++++ Data shown ++++
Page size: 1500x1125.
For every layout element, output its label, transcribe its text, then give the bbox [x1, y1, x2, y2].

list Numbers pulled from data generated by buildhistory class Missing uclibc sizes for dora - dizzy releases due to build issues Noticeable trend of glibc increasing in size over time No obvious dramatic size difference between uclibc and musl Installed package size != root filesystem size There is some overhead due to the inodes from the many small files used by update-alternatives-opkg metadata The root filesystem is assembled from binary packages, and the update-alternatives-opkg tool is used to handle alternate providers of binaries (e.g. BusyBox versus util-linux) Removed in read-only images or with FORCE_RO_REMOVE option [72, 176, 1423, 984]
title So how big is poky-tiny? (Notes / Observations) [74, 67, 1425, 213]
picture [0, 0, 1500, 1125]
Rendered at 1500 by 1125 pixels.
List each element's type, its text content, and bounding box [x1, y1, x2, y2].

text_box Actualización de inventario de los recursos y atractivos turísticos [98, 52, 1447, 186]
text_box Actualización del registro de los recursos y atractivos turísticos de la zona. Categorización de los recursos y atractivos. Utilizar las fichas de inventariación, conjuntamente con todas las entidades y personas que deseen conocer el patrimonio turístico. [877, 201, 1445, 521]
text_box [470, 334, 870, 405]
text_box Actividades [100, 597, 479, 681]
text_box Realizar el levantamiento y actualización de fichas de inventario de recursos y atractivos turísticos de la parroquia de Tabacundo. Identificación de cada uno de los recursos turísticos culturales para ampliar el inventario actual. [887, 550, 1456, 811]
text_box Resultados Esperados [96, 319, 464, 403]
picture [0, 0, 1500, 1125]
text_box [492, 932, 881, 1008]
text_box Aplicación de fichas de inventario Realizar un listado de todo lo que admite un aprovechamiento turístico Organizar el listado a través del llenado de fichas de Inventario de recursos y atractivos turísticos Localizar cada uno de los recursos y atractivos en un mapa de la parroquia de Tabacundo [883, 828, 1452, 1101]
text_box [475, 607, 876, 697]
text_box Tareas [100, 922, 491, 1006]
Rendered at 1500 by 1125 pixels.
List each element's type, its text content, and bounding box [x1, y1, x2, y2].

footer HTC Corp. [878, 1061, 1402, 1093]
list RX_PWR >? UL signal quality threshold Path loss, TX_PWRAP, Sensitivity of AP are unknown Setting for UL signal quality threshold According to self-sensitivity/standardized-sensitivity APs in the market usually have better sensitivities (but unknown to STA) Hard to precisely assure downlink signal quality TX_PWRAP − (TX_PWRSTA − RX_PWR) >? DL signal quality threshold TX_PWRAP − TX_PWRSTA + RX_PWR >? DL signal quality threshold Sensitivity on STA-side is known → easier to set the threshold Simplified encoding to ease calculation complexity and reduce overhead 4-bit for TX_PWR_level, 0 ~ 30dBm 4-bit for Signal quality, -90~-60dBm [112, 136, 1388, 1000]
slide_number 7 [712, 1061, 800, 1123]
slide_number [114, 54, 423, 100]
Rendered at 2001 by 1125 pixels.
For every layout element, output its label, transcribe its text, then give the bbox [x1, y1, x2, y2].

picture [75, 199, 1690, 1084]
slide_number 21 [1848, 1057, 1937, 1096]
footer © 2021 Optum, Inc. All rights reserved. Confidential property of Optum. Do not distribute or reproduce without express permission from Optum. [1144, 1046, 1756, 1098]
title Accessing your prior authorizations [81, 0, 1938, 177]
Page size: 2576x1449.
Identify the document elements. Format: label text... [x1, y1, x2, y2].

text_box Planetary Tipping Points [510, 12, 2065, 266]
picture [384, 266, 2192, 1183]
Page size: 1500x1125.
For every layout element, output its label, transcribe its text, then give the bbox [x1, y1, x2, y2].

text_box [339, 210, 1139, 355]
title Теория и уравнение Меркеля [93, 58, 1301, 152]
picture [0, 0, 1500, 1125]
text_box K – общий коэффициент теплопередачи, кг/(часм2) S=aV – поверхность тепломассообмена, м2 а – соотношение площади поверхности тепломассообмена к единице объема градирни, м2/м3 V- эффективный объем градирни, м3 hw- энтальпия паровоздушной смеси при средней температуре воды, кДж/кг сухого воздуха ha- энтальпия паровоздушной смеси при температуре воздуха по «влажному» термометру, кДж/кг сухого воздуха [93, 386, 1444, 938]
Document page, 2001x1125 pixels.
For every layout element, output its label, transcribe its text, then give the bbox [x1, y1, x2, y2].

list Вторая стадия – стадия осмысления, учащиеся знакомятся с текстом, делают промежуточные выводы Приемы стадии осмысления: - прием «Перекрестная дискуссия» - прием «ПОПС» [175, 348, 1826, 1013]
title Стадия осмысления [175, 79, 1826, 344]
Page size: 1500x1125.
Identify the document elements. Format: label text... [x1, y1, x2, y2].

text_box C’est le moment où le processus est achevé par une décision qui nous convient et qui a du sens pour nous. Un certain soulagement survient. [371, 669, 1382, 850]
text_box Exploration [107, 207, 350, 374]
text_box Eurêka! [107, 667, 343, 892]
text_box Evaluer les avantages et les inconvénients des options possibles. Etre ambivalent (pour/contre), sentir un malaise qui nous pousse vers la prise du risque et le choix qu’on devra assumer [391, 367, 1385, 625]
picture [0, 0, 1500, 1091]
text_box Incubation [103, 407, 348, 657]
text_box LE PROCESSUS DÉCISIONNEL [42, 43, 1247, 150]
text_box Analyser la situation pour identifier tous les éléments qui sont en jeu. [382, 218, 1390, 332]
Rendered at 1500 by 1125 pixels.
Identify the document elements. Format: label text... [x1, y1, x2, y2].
++++
Written task:
Your answer should consist of every entry, repeated exactly.

Result below:
Page size: 1500x1125.
For every layout element, output its label, transcribe its text, then give the bbox [x1, y1, x2, y2].

list Numbers pulled from data generated by buildhistory class Missing uclibc sizes for dora - dizzy releases due to build issues Noticeable trend of glibc increasing in size over time No obvious dramatic size difference between uclibc and musl Installed package size != root filesystem size There is some overhead due to the inodes from the many small files used by update-alternatives-opkg metadata The root filesystem is assembled from binary packages, and the update-alternatives-opkg tool is used to handle alternate providers of binaries (e.g. BusyBox versus util-linux) Removed in read-only images or with FORCE_RO_REMOVE option [72, 176, 1423, 984]
title So how big is poky-tiny? (Notes / Observations) [74, 67, 1425, 213]
picture [0, 0, 1500, 1125]
Rendered at 1500 by 1125 pixels.
List each element's type, its text content, and bounding box [x1, y1, x2, y2].

text_box Actualización de inventario de los recursos y atractivos turísticos [98, 52, 1447, 186]
text_box Actualización del registro de los recursos y atractivos turísticos de la zona. Categorización de los recursos y atractivos. Utilizar las fichas de inventariación, conjuntamente con todas las entidades y personas que deseen conocer el patrimonio turístico. [877, 201, 1445, 521]
text_box [470, 334, 870, 405]
text_box Actividades [100, 597, 479, 681]
text_box Realizar el levantamiento y actualización de fichas de inventario de recursos y atractivos turísticos de la parroquia de Tabacundo. Identificación de cada uno de los recursos turísticos culturales para ampliar el inventario actual. [887, 550, 1456, 811]
text_box Resultados Esperados [96, 319, 464, 403]
picture [0, 0, 1500, 1125]
text_box [492, 932, 881, 1008]
text_box Aplicación de fichas de inventario Realizar un listado de todo lo que admite un aprovechamiento turístico Organizar el listado a través del llenado de fichas de Inventario de recursos y atractivos turísticos Localizar cada uno de los recursos y atractivos en un mapa de la parroquia de Tabacundo [883, 828, 1452, 1101]
text_box [475, 607, 876, 697]
text_box Tareas [100, 922, 491, 1006]
Rendered at 1500 by 1125 pixels.
List each element's type, its text content, and bounding box [x1, y1, x2, y2].

footer HTC Corp. [878, 1061, 1402, 1093]
list RX_PWR >? UL signal quality threshold Path loss, TX_PWRAP, Sensitivity of AP are unknown Setting for UL signal quality threshold According to self-sensitivity/standardized-sensitivity APs in the market usually have better sensitivities (but unknown to STA) Hard to precisely assure downlink signal quality TX_PWRAP − (TX_PWRSTA − RX_PWR) >? DL signal quality threshold TX_PWRAP − TX_PWRSTA + RX_PWR >? DL signal quality threshold Sensitivity on STA-side is known → easier to set the threshold Simplified encoding to ease calculation complexity and reduce overhead 4-bit for TX_PWR_level, 0 ~ 30dBm 4-bit for Signal quality, -90~-60dBm [112, 136, 1388, 1000]
slide_number 7 [712, 1061, 800, 1123]
slide_number [114, 54, 423, 100]
Rendered at 2001 by 1125 pixels.
For every layout element, output its label, transcribe its text, then give the bbox [x1, y1, x2, y2].

picture [75, 199, 1690, 1084]
slide_number 21 [1848, 1057, 1937, 1096]
footer © 2021 Optum, Inc. All rights reserved. Confidential property of Optum. Do not distribute or reproduce without express permission from Optum. [1144, 1046, 1756, 1098]
title Accessing your prior authorizations [81, 0, 1938, 177]
Page size: 2576x1449.
Identify the document elements. Format: label text... [x1, y1, x2, y2].

text_box Planetary Tipping Points [510, 12, 2065, 266]
picture [384, 266, 2192, 1183]
Page size: 1500x1125.
For every layout element, output its label, transcribe its text, then give the bbox [x1, y1, x2, y2].

text_box [339, 210, 1139, 355]
title Теория и уравнение Меркеля [93, 58, 1301, 152]
picture [0, 0, 1500, 1125]
text_box K – общий коэффициент теплопередачи, кг/(часм2) S=aV – поверхность тепломассообмена, м2 а – соотношение площади поверхности тепломассообмена к единице объема градирни, м2/м3 V- эффективный объем градирни, м3 hw- энтальпия паровоздушной смеси при средней температуре воды, кДж/кг сухого воздуха ha- энтальпия паровоздушной смеси при температуре воздуха по «влажному» термометру, кДж/кг сухого воздуха [93, 386, 1444, 938]
Document page, 2001x1125 pixels.
For every layout element, output its label, transcribe its text, then give the bbox [x1, y1, x2, y2].

list Вторая стадия – стадия осмысления, учащиеся знакомятся с текстом, делают промежуточные выводы Приемы стадии осмысления: - прием «Перекрестная дискуссия» - прием «ПОПС» [175, 348, 1826, 1013]
title Стадия осмысления [175, 79, 1826, 344]
Page size: 1500x1125.
Identify the document elements. Format: label text... [x1, y1, x2, y2].

text_box C’est le moment où le processus est achevé par une décision qui nous convient et qui a du sens pour nous. Un certain soulagement survient. [371, 669, 1382, 850]
text_box Exploration [107, 207, 350, 374]
text_box Eurêka! [107, 667, 343, 892]
text_box Evaluer les avantages et les inconvénients des options possibles. Etre ambivalent (pour/contre), sentir un malaise qui nous pousse vers la prise du risque et le choix qu’on devra assumer [391, 367, 1385, 625]
picture [0, 0, 1500, 1091]
text_box Incubation [103, 407, 348, 657]
text_box LE PROCESSUS DÉCISIONNEL [42, 43, 1247, 150]
text_box Analyser la situation pour identifier tous les éléments qui sont en jeu. [382, 218, 1390, 332]
Rendered at 1500 by 1125 pixels.
Identify the document elements. Format: label text... [x1, y1, x2, y2].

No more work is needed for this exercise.